Michael Salk
Managing Director for Media Solutions and Data Distribution, Moody’s Analytics
Decision makers need the best tools to help them make the most accurate, timely decisions in a world full of news. This requires historical knowledge and fresh perspectives using AI and machine learning.
Artificial intelligence (AI) and machine learning technologies have developed greatly over the past two decades allowing data processing and enrichment to happen in an instant, at scale. As these technologies continue to evolve, capabilities are advancing in innovative ways to benefit decision makers. In news processing, these technologies are now facilitating the identification of new trends and topics as they appear in news reports. A recent example of an emerging trend came earlier this year, when NFT, non-fungible tokens, became a widely reported news topic.
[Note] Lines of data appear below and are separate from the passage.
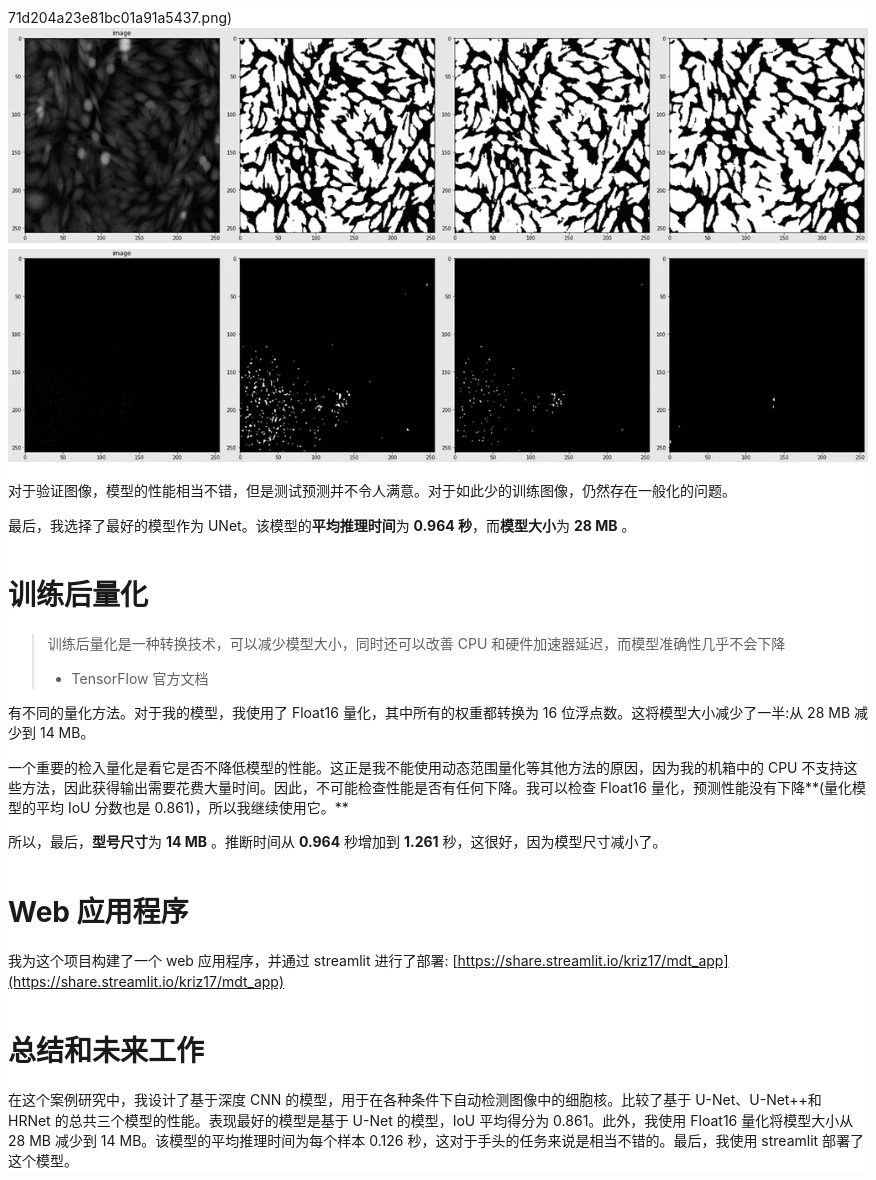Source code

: 71d204a23e81bc01a91a5437.png)![](img/2e3c61be266a916ef8f05146c6447f49.png)![](img/8e6970ed14004e6b2bb769a8bdc4b3e2.png)

对于验证图像，模型的性能相当不错，但是测试预测并不令人满意。对于如此少的训练图像，仍然存在一般化的问题。

最后，我选择了最好的模型作为 UNet。该模型的**平均推理时间**为 **0.964 秒**，而**模型大小**为 **28 MB** 。

# 训练后量化

> 训练后量化是一种转换技术，可以减少模型大小，同时还可以改善 CPU 和硬件加速器延迟，而模型准确性几乎不会下降
> - TensorFlow 官方文档

有不同的量化方法。对于我的模型，我使用了 Float16 量化，其中所有的权重都转换为 16 位浮点数。这将模型大小减少了一半:从 28 MB 减少到 14 MB。

一个重要的检入量化是看它是否不降低模型的性能。这正是我不能使用动态范围量化等其他方法的原因，因为我的机箱中的 CPU 不支持这些方法，因此获得输出需要花费大量时间。因此，不可能检查性能是否有任何下降。我可以检查 Float16 量化，预测性能没有下降**(量化模型的平均 IoU 分数也是 0.861)，所以我继续使用它。**

所以，最后，**型号尺寸**为 **14 MB** 。推断时间从 **0.964** 秒增加到 **1.261** 秒，这很好，因为模型尺寸减小了。

# Web 应用程序

我为这个项目构建了一个 web 应用程序，并通过 streamlit 进行了部署:
[https://share.streamlit.io/kriz17/mdt_app](https://share.streamlit.io/kriz17/mdt_app)

# 总结和未来工作

在这个案例研究中，我设计了基于深度 CNN 的模型，用于在各种条件下自动检测图像中的细胞核。比较了基于 U-Net、U-Net++和 HRNet 的总共三个模型的性能。表现最好的模型是基于 U-Net 的模型，IoU 平均得分为 0.861。此外，我使用 Float16 量化将模型大小从 28 MB 减少到 14 MB。该模型的平均推理时间为每个样本 0.126 秒，这对于手头的任务来说是相当不错的。最后，我使用 streamlit 部署了这个模型。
Natural language processing engines, such as Moody’s Analytics NewsEdge NLP, are capable of identifying new terms early on as they are gaining momentum in news coverage, as was the case with NFT, then quickly adding these terms as a new topic of interest to assist users tracking these trends.
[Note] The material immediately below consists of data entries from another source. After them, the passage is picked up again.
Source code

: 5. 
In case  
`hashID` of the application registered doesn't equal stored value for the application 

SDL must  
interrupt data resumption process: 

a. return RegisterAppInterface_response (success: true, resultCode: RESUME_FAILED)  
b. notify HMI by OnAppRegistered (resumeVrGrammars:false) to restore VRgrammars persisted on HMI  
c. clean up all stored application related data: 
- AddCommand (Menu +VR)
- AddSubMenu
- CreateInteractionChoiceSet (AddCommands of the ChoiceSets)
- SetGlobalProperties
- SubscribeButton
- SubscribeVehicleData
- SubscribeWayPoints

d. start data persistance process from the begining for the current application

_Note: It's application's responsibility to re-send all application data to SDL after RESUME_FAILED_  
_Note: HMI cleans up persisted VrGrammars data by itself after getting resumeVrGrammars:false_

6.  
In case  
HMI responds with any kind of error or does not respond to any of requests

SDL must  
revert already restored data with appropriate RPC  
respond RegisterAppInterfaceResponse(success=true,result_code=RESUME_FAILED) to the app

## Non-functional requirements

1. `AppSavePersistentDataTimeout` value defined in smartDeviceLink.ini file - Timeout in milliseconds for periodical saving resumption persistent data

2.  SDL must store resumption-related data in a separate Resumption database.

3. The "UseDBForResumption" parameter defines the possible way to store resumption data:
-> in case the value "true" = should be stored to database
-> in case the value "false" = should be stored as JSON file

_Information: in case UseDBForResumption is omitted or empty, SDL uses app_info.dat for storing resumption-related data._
Through 20 years of news processing, the NewsEdge team has developed a stable, easily explainable, rich source of metadata which customers rely on to feed their own applications and models with minimal latency. AI and NLP capabilities are opening up possibilities to expand learnings and apply new models to news that inform decision making.
A hybrid qualitative-quantitative approach
Moody’s Analytics has a long history of using data inputs to create predictive scores. This has been done, for example, using data sets such as bond prices to predict credit deterioration or improvement.
By applying the same discipline to news, NewsEdge NLP can identify event-based signals. It combines news feeds with the Moody’s Analytics Credit Sentiment Score (CSS) to provide early indications of credit deterioration. By compiling such adverse credit signals from the news, this helps firms assess credit in the loan origination and portfolio risk monitoring process and track unfavourable media.
News is often the primary reason why the market moves, but it can also be the source of information on why the market is moving.
Diverse inputs drive better decisions
The wide analysis of news reporting on a topic is broader and deeper than would be possible from the vantage point of a single news story. A press release may be the first indication an event has happened, but a more comprehensive understanding is provided from analysis of reporting on newswires, local newspapers and industry analysts. The breadth and depth of perspectives provide a more holistic view.
It is possible, using AI and machine learning to process hundreds of thousands of news articles a day, to tag thousands of subjects, industries, sub-industries and events within these stories. A story may be tagged as relating to ‘drug and device regulatory impact’, but it can also be tagged as relevant to ‘clinical trials’ or ‘recalls’.
Going a step further, a story tagged under ‘clinical trials’ could be sub-tagged ‘approval’, ‘initiation of a clinical trial’, ‘each phase of trials’, ‘failed’, ‘halted’ and a number of other trial nodes. This precision adds value to news by enriching the content with actionable signals to help users react to market-impacting events.
Allowing real time decision making
Stories are categorised and tagged for topic, sentiment and event-based signals to allow real-time decision making in sub-seconds. The NLP engines are learning and getting better all the time and news content can be directly plugged into a customer’s decision models, even algorithmic trading models, which are dependent on real-time insights.
The NewsEdge NLP engine provides people with the option to tag their own content sources in a manner consistent with the content provided by the more than 19,000 news sources delivered via their feeds. News is often the primary reason why the market moves, but it can also be the source of information on why the market is moving.
In the future, market participants will look to mine news to inform their actions, and Moody’s Analytics will be there to help them achieve that. The firm plans to further invest in content tagging, natural language processing, machine learning tools, and its own team of news experts.